Вот такой встретился на моем пути доктор химических наук Туницкий.
…И я купил «Победу». Красивую, цвета беж, роскошную. И как будто мне господь бог сверху решил с машиной помочь: расторгают договор. Тут же «Молодая гвардия» заключает договор, и сейчас же я возвращаю долг моему благодетелю с благодарностью и становлюсь полноправным владельцем машины.
Но история с «Победой» еще не закончилась; приключения продолжались. В это время моя жена с двумя старшими детьми была в Коктебеле, и я отправился их навестить. Со мною увязался один ревнивец – мой друг, жена которого убежала в отпуск с любовником куда-то в те же места. Это был мой друг детства – как было ему не помочь! И мы понеслись по Симферопольскому шоссе…

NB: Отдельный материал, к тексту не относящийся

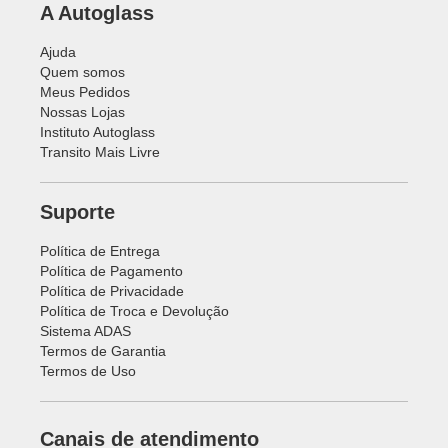
A Autoglass
Ajuda
Quem somos
Meus Pedidos
Nossas Lojas
Instituto Autoglass
Transito Mais Livre
Suporte
Política de Entrega
Política de Pagamento
Política de Privacidade
Política de Troca e Devolução
Sistema ADAS
Termos de Garantia
Termos de Uso
Canais de atendimento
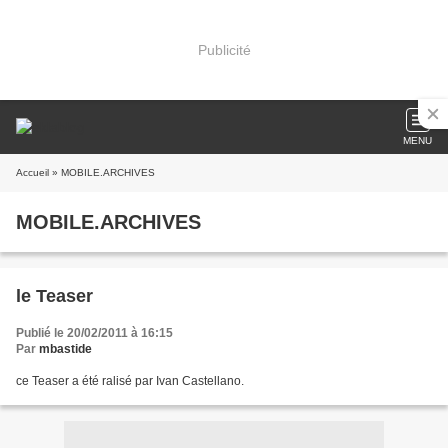
Publicité
MENU
Accueil
» MOBILE.ARCHIVES
MOBILE.ARCHIVES
le Teaser
Publié le 20/02/2011 à 16:15
Par
mbastide
ce Teaser a été ralisé par Ivan Castellano.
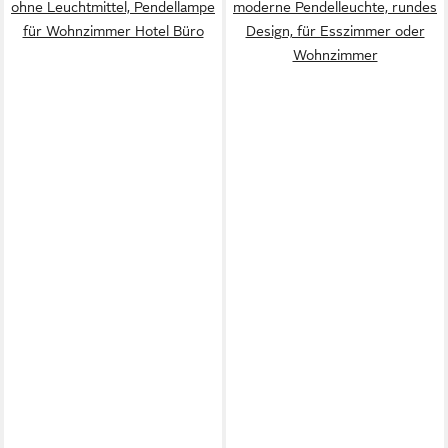
ohne Leuchtmittel, Pendellampe
moderne Pendelleuchte, rundes
für Wohnzimmer Hotel Büro
Design, für Esszimmer oder
Wohnzimmer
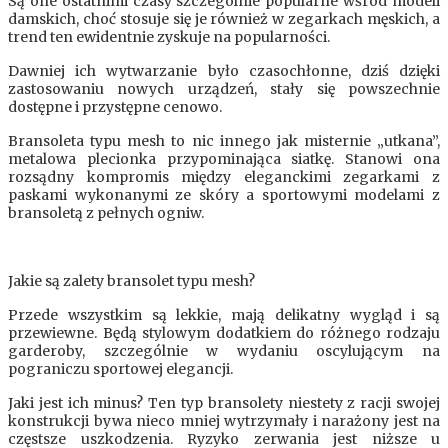
Są one ostatnimi czasy szczególnie popularne wśród modeli
damskich, choć stosuje się je również w zegarkach męskich, a
trend ten ewidentnie zyskuje na popularności.
Dawniej ich wytwarzanie było czasochłonne, dziś dzięki
zastosowaniu nowych urządzeń, stały się powszechnie
dostępne i przystępne cenowo.
Bransoleta typu mesh to nic innego jak misternie „utkana”,
metalowa plecionka przypominająca siatkę. Stanowi ona
rozsądny kompromis między eleganckimi zegarkami z
paskami wykonanymi ze skóry a sportowymi modelami z
bransoletą z pełnych ogniw.
Jakie są zalety bransolet typu mesh?
Przede wszystkim są lekkie, mają delikatny wygląd i są
przewiewne. Będą stylowym dodatkiem do różnego rodzaju
garderoby, szczególnie w wydaniu oscylującym na
pograniczu sportowej elegancji.
Jaki jest ich minus? Ten typ bransolety niestety z racji swojej
konstrukcji bywa nieco mniej wytrzymały i narażony jest na
częstsze uszkodzenia. Ryzyko zerwania jest niższe u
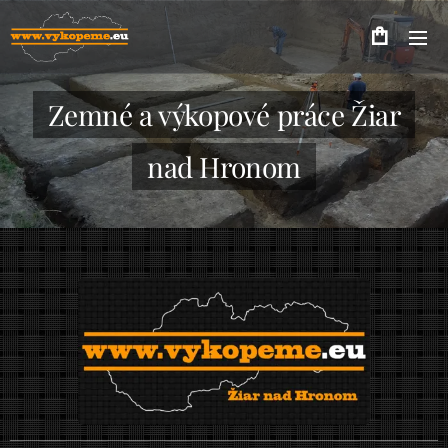
Zemné a výkopové práce Žiar
nad Hronom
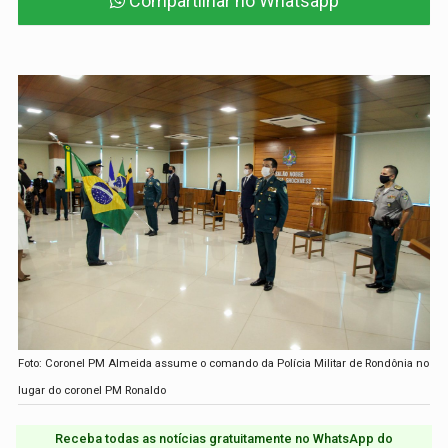
Compartilhar no Whatsapp
Foto: Coronel PM Almeida assume o comando da Polícia Militar de Rondônia no
lugar do coronel PM Ronaldo
Receba todas as notícias gratuitamente no WhatsApp do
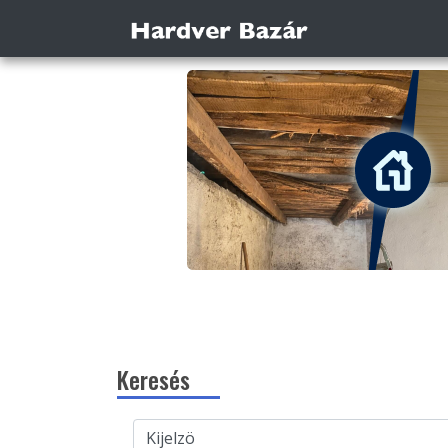
Keresés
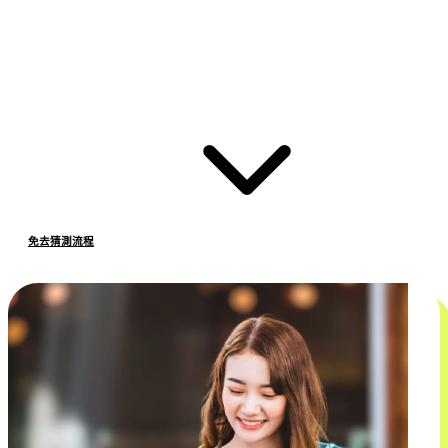
免去猜測流程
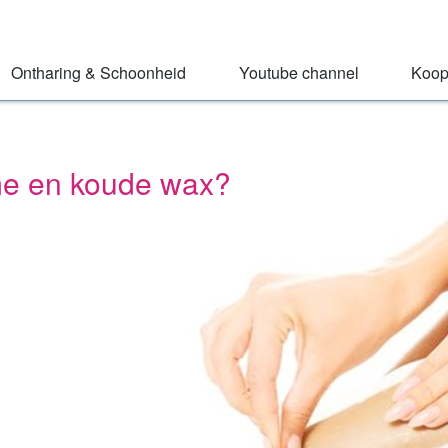
Ontharing & Schoonheid
Youtube channel
Koop
rme en koude wax?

Мы неслись на скорости 100 километров в час. Он все время меня подначивал: «Медленно едешь». Да все изливал тоску страдающего сердца – о том, что нельзя спускать глаз с предмета любви. Уж и мне начали страшные картины чудиться: Наталка-то моя была в Коктебеле, одна! Я накручиваю скорость… И мы разбились на мокром шоссе недалеко от Белгорода покатились в кювет, несколько раз перевернулись. И оба уцелели. Он жене тут же послал телеграмму: «Я в катастрофе». Жена бросила любовника, немедленно к нему вернулась, и этот случай послужил к их полному примирению. Ну это так, небольшой экскурс для увеселения читателей.
(Жена. Должна добавить: ждем мы отца в Коктебеле, ждем не дождемся. Завтра уже уезжать. И вдруг получаем телеграмму: «Жив-здоров, машина вдребезги». Вернулись в Москву – отца нет. Второй день нет, третий… Я начинаю волноваться. И вот, ночью, вламывается: «Наталка! Иди посмотри на нашу «Победу». Потолок с полом сплющился! Как это мы с Левкой еще уцелели? Это моя сноровка, я его голову к ногам прижал и сам, как мог, сплющился. Да вставай же!» Очень веселый, очень чумазый и полный энергии. Машину выстучали, покрасили, и – бегала еще долго, служила нам.)
Глава 14 Разгромный пленум
Прошло уже столько лет, а до сих пор душа болит. Я понял теперь, что такое – душа болит. Эта боль сродни той боли, которую чувствует человек при инфаркте. Она может пройти, потом опять вспомниться… Такие боли, в конце концов накапливаясь, формируют какое-то необратимое изменение в сердце, после которого наступает качественный скачок…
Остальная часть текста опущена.